- **Data supplied**
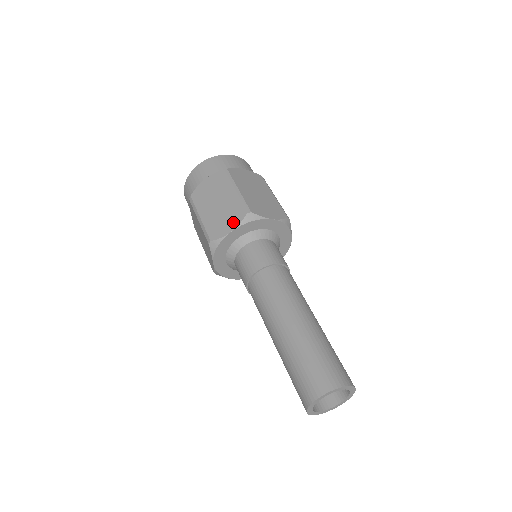
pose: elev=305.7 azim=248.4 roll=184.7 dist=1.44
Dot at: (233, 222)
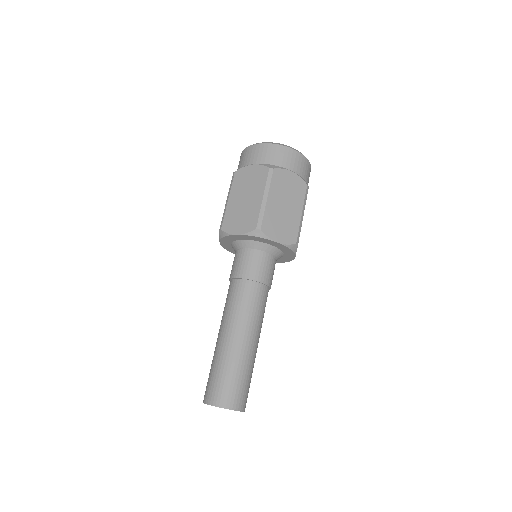
Dot at: (243, 227)
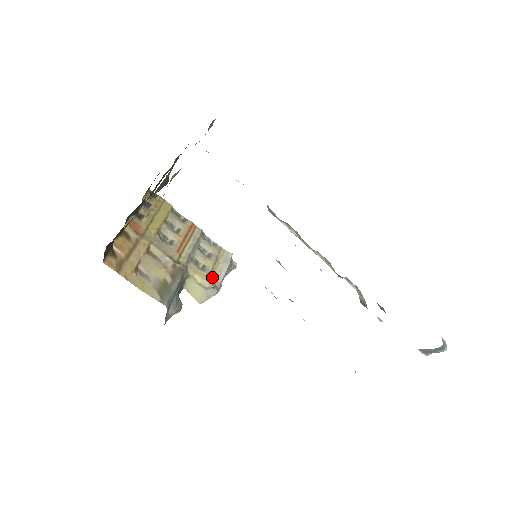
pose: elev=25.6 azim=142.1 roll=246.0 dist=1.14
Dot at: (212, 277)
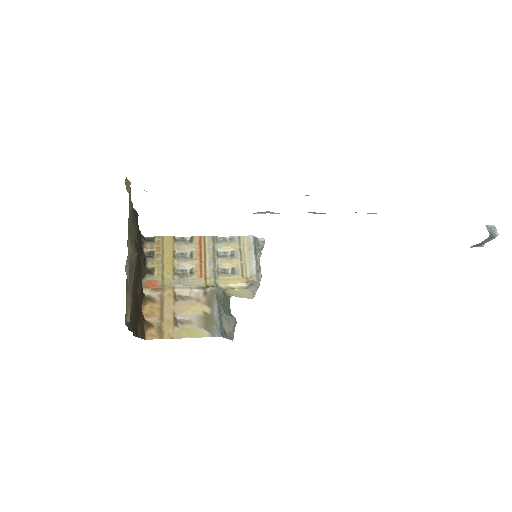
Dot at: (245, 274)
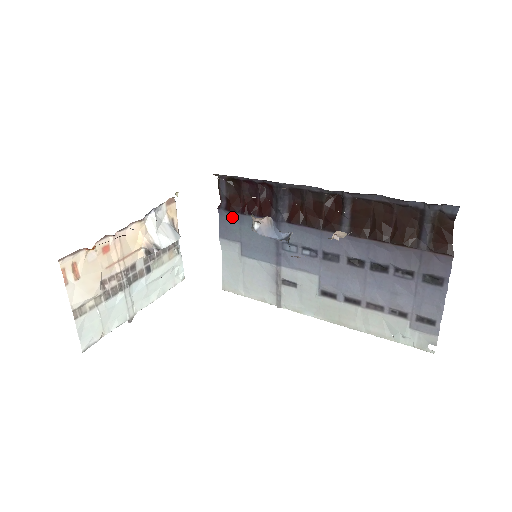
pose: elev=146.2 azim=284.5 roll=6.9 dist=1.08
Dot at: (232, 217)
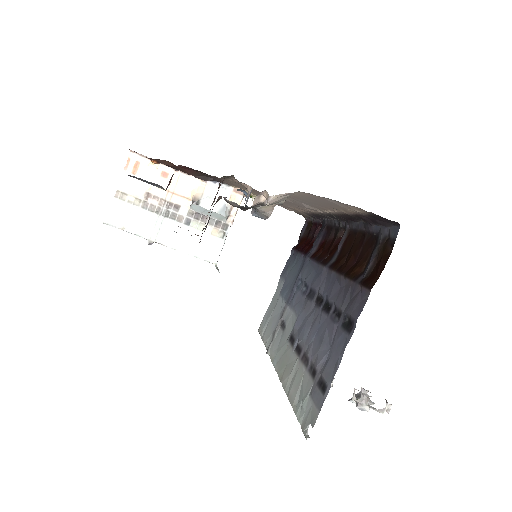
Dot at: (294, 256)
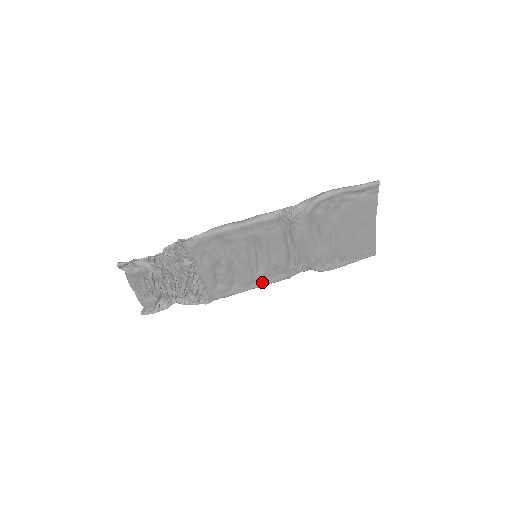
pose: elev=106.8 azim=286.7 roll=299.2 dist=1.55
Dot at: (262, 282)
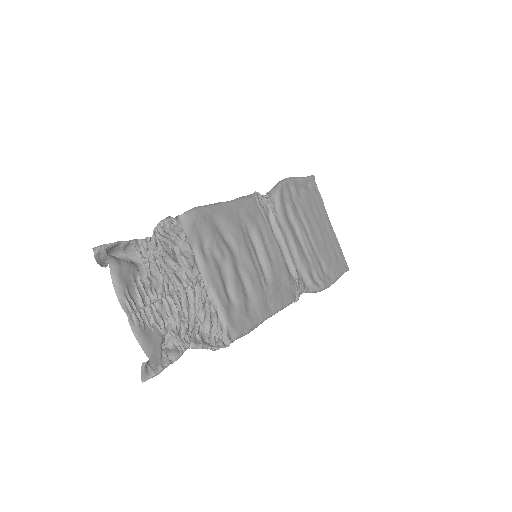
Dot at: (276, 303)
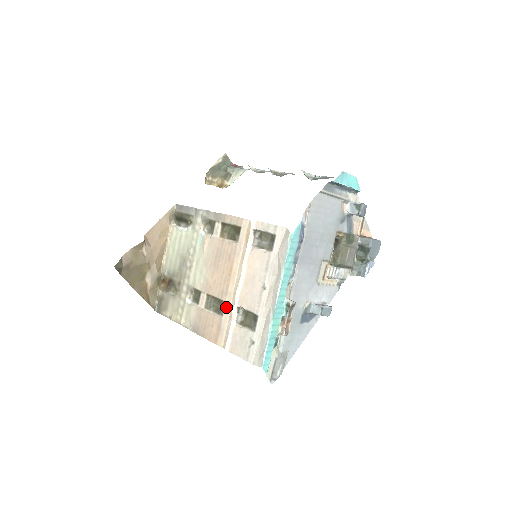
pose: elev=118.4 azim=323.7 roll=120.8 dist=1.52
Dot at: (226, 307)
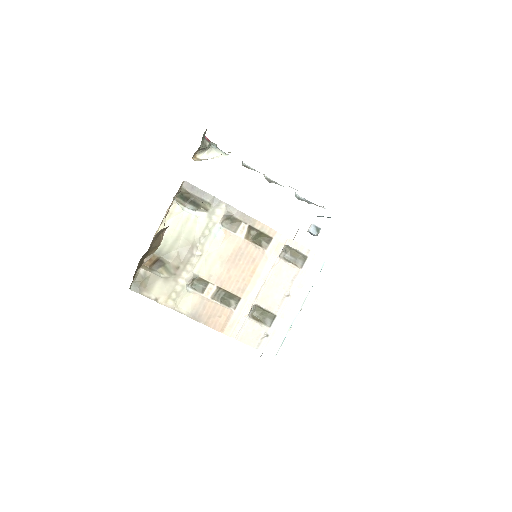
Dot at: (241, 303)
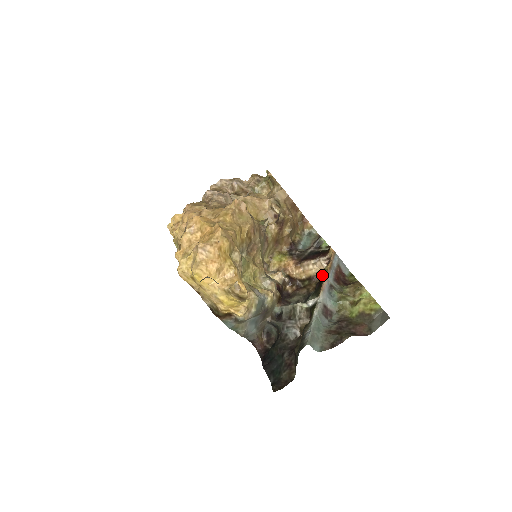
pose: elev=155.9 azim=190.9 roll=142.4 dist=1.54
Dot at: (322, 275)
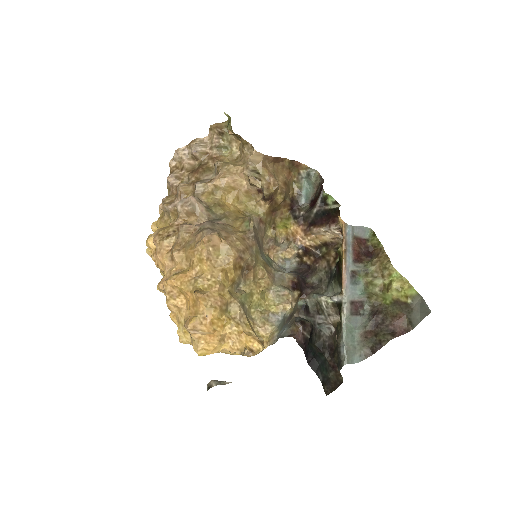
Dot at: (339, 239)
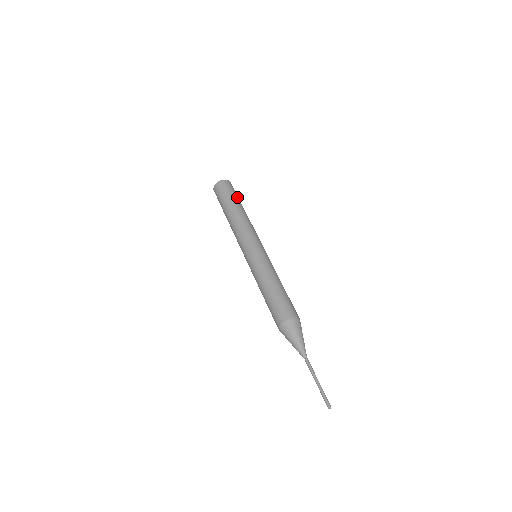
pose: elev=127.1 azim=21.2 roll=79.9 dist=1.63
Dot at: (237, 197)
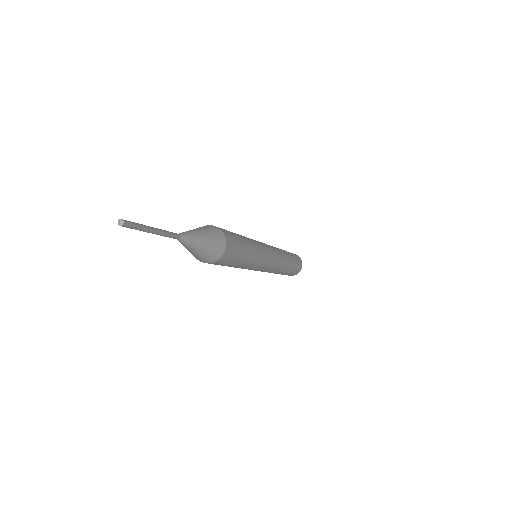
Dot at: (295, 259)
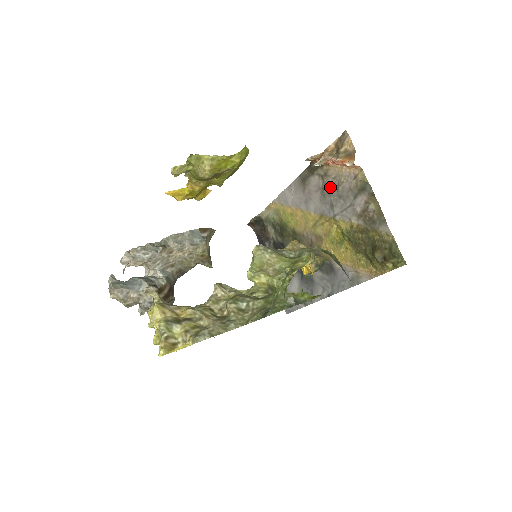
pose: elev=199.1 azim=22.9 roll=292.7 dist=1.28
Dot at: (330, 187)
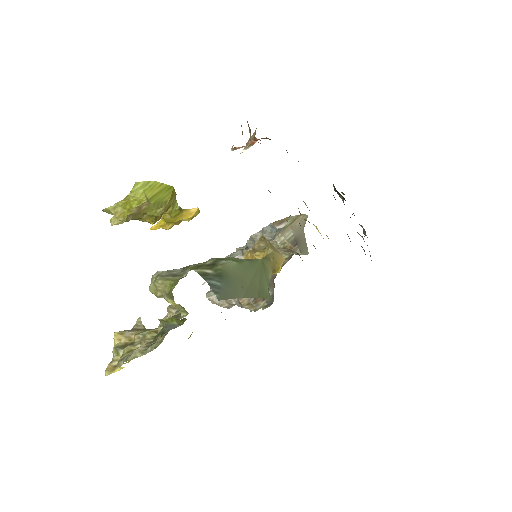
Dot at: occluded
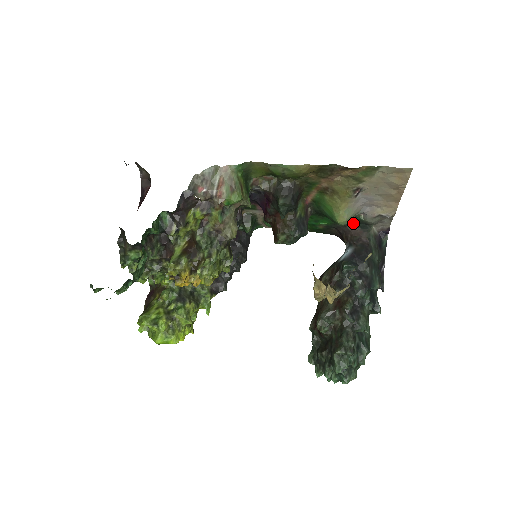
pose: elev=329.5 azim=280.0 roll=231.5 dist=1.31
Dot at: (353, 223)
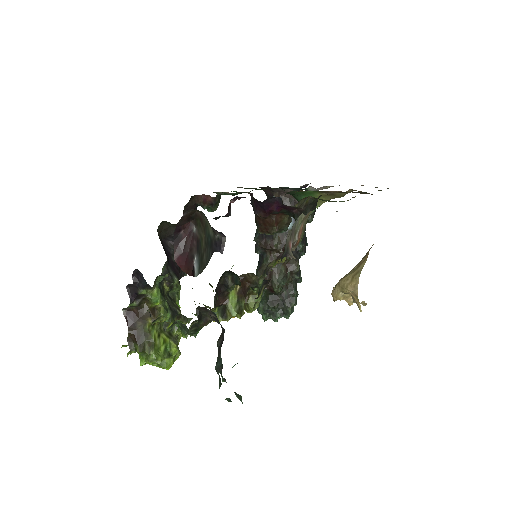
Dot at: (293, 188)
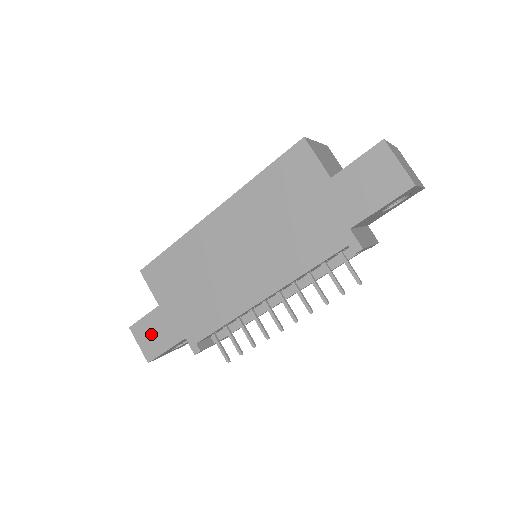
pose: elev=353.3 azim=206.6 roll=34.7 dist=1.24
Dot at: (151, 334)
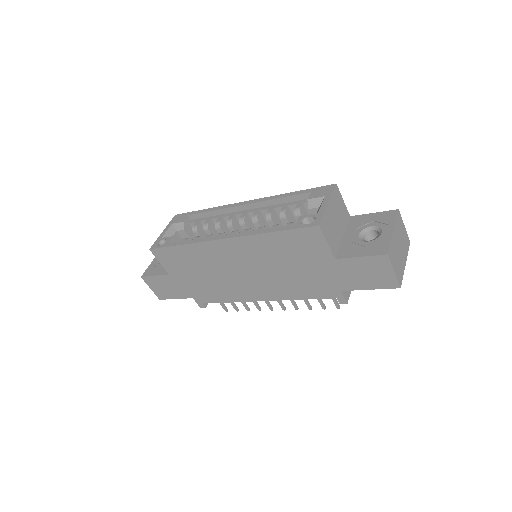
Dot at: (162, 287)
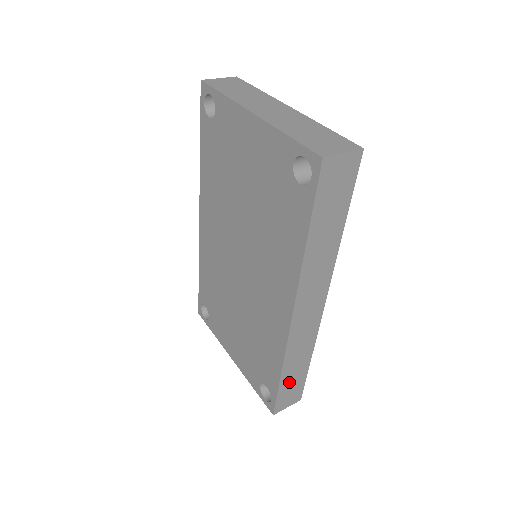
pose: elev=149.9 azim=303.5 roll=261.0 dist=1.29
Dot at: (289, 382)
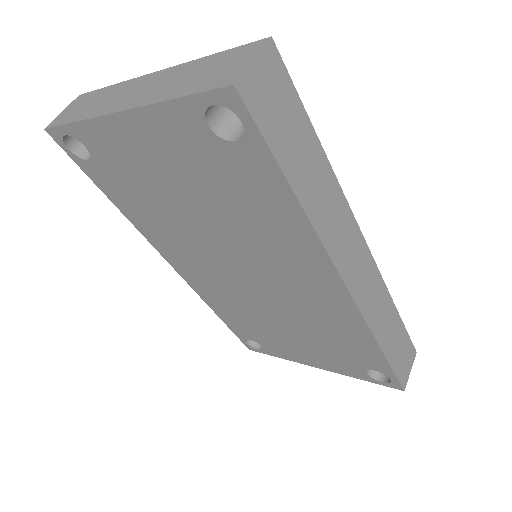
Dot at: (394, 349)
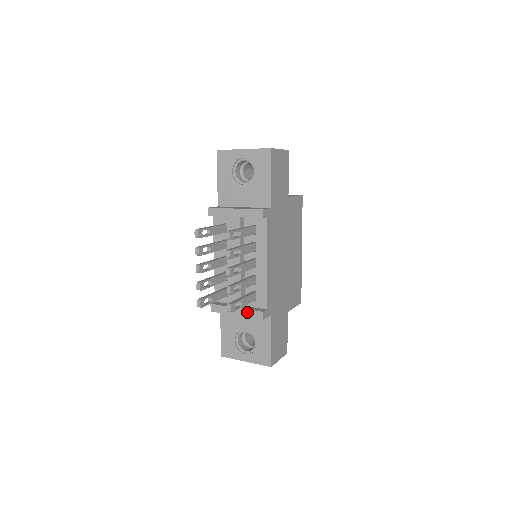
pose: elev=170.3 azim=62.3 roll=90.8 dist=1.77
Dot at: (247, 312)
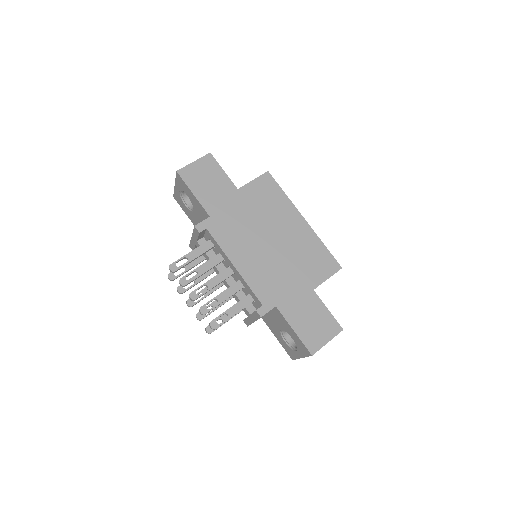
Dot at: (253, 316)
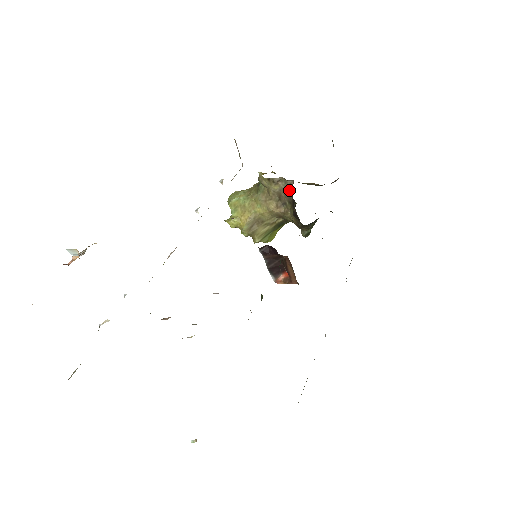
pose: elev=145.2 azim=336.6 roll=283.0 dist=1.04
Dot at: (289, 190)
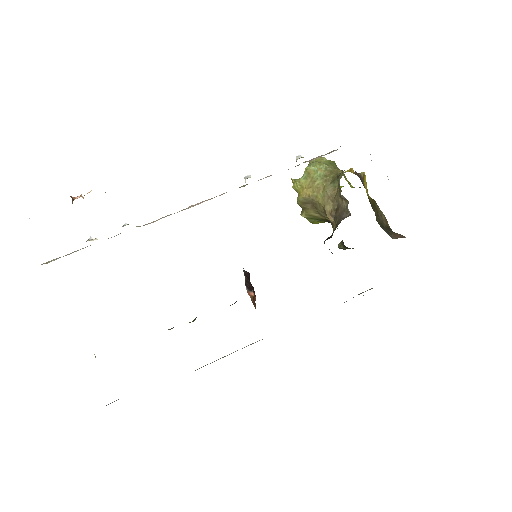
Dot at: (343, 216)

- **Stated exercise**
Please put the stretch of entries from the very beginning through the line containing "Dot at: (241, 303)" into a numbered list, dropping any blank lines. Leave the pictures out of your answer.

- **Completed task**
1. pose: elev=305.7 azim=248.4 roll=184.7 dist=1.44
2. Dot at: (233, 222)
3. Dot at: (243, 227)
4. pose: elev=25.6 azim=142.1 roll=246.0 dist=1.14
5. Dot at: (212, 277)
6. Dot at: (245, 274)
7. pose: elev=146.2 azim=284.5 roll=6.9 dist=1.08
8. Dot at: (232, 217)
9. Dot at: (294, 256)
10. pose: elev=106.8 azim=286.7 roll=299.2 dist=1.55
11. Dot at: (262, 282)
12. Dot at: (276, 303)
13. pose: elev=118.4 azim=323.7 roll=120.8 dist=1.52
14. Dot at: (226, 307)
15. Dot at: (241, 303)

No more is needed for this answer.